* _Aim 1_:
In the forum post on Kodi GUI rendering, rewrite the paragraph beginning "The whole point of dirty regions" as a short bulleted list that keeps its main facts.
* _Aim 2_:
According to the forum post on Kodi GUI rendering, what resolution is the AppleTV 4 hardware decoder set to resize 4K content to?
* _Aim 3_:
Pick up the forum post on Kodi GUI rendering after its last sentence and keep going in the same voice.

Not sure about ASTC to be honest, it does look developer adjustable to fine-tune the tradeoff between quality versus texture size and upload bandwidth.
Reply
#12
Disabling dirty region results in greatly increased CPU usage on AppleTV 4K with zero effect on making GUI 'look' smoother. 

Not convinced smartredraw will solve anything. Checking for (DoProcess) and/or doing a a redraw (DoRender) needs to happen every frame or animations will look bad.  Every 500ms is just too slow. Possible there are some good things in there (smartredraw) that might help other aspects of guilib.

The whole point of dirty regions was not to take the load off the GPU but rather reduce the CPU usage. Reducing load on GPU was a side effect. It was added (2011'ish) to address user complaints of XBMC/Kodi using lots of CPU when nothing was changing on the GUI. The forum was filled with users complaining about this, even on desktop boxes.

In refactoring tvOS focus engine, one thing I noticed was there was lots of calls to various controls' DoProcess that were required to compute that nothing changed. This could be improved. But the focability tracking had to be done in DoRender or one would miss critical changes, like a dialog going away. Which means that you need to handle both DoProcess and DoRender to render the GUI smoothly and correctly.

If one has issues regarding GPU, it tends to be memory bandwidth related. With most all embedded SoC's, there is a finite memory bandwidth that has to be shared between CPU and GPU because they actually share the same RAM. The AppleTV2 had such an issue that showed up when playing full 1080p h264. Even though the hardware decoder was outputting io surfaces that were already in so called GPU memory space. This was solved by checking the video size and having the hardware decoder resize on output to something smaller. No one ever noticed Smile

The AppleTV 4 has a similar issue with 4K content. Since the AppleTV 4 only handled up to 1080p displays, a similar game is played and the hardware decoder is configured to resize to 1080p when handling 4K content. Again, no one noticed as they could not because of the display limits.

* _Entries_:

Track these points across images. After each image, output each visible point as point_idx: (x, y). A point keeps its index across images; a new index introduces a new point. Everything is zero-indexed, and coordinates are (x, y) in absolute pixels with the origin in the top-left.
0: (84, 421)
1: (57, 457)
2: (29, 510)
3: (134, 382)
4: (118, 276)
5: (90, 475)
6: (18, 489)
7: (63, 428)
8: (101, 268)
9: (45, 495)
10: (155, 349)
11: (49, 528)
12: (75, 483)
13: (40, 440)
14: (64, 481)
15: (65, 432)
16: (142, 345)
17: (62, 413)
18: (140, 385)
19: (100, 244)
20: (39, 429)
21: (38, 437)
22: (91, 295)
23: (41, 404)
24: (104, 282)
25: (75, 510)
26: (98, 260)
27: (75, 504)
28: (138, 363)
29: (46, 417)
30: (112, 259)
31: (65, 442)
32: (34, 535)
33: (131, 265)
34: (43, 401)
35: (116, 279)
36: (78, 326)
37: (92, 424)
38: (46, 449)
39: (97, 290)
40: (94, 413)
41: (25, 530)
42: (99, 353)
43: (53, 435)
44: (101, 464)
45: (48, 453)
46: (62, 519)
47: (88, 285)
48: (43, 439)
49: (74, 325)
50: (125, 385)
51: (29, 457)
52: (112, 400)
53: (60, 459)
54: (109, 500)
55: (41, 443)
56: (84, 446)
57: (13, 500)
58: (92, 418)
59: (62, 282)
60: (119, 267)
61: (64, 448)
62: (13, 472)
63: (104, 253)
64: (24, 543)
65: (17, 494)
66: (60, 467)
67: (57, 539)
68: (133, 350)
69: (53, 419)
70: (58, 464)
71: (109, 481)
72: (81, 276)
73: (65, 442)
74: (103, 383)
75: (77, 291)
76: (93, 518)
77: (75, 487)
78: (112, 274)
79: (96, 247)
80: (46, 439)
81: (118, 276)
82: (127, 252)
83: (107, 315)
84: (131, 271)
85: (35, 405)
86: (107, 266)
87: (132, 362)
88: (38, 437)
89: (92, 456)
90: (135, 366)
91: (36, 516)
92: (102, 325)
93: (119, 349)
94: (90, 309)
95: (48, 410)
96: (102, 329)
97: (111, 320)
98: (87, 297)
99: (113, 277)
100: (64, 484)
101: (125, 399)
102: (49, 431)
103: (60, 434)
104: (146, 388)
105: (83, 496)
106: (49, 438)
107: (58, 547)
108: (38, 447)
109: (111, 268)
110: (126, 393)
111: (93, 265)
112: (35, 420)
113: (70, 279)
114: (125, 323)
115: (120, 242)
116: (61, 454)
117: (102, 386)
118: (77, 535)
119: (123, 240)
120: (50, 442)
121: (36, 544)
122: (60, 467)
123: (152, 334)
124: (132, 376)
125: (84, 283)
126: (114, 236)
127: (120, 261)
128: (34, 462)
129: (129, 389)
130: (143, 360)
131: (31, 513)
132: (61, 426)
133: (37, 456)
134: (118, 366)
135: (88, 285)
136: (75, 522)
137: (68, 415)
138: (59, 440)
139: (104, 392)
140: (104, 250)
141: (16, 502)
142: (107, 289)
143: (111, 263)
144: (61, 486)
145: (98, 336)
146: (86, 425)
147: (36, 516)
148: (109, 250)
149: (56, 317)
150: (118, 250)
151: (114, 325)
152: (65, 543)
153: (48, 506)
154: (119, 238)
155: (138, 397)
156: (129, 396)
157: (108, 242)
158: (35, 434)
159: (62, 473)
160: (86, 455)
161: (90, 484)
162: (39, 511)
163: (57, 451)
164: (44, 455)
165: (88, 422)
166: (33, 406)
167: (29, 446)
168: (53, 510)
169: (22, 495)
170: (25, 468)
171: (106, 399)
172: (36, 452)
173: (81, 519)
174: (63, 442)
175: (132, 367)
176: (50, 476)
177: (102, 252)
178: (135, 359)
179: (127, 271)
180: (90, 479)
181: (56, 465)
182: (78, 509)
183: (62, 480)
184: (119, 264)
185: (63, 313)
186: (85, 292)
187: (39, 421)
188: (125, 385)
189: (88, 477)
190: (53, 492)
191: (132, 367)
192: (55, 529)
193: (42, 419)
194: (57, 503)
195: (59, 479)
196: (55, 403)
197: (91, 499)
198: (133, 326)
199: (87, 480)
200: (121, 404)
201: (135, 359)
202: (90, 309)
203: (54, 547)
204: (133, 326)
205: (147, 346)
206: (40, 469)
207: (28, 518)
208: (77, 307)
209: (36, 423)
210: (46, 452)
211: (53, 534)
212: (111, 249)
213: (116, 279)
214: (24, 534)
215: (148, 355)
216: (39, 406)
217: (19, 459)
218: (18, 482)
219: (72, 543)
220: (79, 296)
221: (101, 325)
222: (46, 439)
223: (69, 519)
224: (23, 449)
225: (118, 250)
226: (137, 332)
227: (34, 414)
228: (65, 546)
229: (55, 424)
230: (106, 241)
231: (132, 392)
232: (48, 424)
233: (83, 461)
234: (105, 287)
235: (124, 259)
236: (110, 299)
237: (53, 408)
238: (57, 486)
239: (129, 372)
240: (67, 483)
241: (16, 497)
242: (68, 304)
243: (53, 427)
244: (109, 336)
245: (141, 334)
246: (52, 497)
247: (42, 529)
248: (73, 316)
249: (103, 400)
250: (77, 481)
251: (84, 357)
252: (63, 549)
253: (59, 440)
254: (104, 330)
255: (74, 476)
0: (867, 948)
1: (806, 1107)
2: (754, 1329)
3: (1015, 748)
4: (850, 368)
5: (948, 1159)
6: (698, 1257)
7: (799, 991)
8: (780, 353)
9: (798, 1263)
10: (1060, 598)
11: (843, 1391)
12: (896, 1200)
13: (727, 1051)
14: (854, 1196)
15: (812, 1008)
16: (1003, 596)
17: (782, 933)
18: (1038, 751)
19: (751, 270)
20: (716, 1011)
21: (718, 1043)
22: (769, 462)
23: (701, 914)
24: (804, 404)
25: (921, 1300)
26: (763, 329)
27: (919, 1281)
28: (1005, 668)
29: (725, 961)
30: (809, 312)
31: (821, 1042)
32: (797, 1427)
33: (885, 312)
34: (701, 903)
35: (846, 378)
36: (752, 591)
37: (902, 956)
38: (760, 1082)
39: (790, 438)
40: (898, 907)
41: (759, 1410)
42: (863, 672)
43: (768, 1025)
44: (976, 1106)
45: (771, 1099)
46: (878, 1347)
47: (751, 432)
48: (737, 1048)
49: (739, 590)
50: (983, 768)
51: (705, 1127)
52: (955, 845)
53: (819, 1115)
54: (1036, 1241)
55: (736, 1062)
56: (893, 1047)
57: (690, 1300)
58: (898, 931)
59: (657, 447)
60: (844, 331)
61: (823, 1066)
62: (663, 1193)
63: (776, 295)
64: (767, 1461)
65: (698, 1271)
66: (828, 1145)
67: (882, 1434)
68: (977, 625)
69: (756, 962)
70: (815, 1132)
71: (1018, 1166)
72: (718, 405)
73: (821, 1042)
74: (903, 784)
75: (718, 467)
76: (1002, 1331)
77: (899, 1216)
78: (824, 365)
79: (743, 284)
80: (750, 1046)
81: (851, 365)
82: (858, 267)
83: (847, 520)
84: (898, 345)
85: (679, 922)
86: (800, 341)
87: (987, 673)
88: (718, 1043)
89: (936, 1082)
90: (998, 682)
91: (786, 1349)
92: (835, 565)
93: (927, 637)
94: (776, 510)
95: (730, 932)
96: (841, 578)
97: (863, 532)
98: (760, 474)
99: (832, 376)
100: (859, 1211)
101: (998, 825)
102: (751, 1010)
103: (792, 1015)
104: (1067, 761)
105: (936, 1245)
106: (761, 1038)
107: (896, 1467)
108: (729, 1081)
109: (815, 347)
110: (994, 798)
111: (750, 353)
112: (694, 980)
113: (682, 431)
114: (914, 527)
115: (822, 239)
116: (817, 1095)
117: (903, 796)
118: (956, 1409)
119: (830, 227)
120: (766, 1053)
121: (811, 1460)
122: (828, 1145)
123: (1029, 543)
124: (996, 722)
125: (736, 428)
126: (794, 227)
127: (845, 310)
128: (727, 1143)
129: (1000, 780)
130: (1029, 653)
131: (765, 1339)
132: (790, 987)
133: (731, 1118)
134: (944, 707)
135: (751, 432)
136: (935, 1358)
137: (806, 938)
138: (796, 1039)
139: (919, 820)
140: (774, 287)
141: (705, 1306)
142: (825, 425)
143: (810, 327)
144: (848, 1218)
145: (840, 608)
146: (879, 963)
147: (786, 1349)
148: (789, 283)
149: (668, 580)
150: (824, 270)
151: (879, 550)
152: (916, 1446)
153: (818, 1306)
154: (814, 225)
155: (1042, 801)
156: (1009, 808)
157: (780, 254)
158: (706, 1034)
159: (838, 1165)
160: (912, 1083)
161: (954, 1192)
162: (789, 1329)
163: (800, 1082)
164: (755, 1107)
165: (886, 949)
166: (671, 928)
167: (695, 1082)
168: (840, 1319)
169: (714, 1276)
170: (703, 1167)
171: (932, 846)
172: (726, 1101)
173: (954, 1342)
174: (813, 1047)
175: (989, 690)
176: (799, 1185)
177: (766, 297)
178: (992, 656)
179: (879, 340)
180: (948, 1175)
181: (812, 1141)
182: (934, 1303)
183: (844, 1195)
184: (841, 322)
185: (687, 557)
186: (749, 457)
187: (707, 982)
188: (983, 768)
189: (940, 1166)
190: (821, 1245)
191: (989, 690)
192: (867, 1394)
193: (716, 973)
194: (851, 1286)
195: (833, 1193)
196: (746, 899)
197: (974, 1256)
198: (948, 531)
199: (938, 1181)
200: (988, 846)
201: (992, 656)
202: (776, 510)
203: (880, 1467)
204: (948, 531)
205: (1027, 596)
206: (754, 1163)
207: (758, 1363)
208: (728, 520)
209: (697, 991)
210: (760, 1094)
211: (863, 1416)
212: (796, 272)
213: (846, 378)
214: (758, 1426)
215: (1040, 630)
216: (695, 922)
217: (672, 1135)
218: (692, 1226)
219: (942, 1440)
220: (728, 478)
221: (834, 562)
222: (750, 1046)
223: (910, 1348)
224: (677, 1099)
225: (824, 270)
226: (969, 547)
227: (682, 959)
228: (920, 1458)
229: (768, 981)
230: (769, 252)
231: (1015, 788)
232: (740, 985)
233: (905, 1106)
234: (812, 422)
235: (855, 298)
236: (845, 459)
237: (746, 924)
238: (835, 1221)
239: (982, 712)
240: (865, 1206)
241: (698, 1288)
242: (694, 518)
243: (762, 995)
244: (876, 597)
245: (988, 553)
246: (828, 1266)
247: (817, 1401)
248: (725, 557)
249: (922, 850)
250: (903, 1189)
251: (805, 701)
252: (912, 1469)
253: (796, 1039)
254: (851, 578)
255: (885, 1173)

* _Task result 1_:
- Dirty regions were meant to reduce CPU usage, not GPU load.
- Lower GPU load was only a side effect.
- They were added around 2011 after users complained that XBMC/Kodi used a lot of CPU when nothing on the GUI was changing.
- The forum was full of these complaints, even from desktop users.

* _Task result 2_:
1080p.

* _Task result 3_:
The AppleTV 4K does not have this issue with 4K content be it SDR or HDR. It has lots of memory bandwidth as well as a CPU with lots of ponies.

If you really want to resolve GUI drawing, dump the entire guilib for QT. It is a modern GUI drawing API that handles these sort of things.
Reply
#13
Is there a recommended dirtyregion setting for S905x ?
Reply
#14
(2018-04-10, 03:11)davilla Wrote: The whole point of dirty regions was not to take the load off the GPU but rather reduce the CPU usage. Reducing load on GPU was a side effect. It was added (2011'ish) to address user complaints of XBMC/Kodi using lots of CPU when nothing was changing on the GUI. The forum was filled with users complaining about this, even on desktop boxes.
 
1.) If there are animations, smartredraw draws them with full refresh rate. 500ms is for idle (clock)
Means, if there are animation, smartredraw does nothing.

SmartRedraw s only fine to reduce power (GPU / CPU during idle) to save power / reduce heat over the night

2.) DR does not help for reducing CPU load, the CPU is taken in strcmp of the Skin rule engine.
Reply
#15
Funny, DR seems to drop CPU usage a lot when GUI is idle despite strcmp's in Skin rule engine. The strcmp load is nothing, the real load comes from texture upload and render as the display is drawn from scratch each frame.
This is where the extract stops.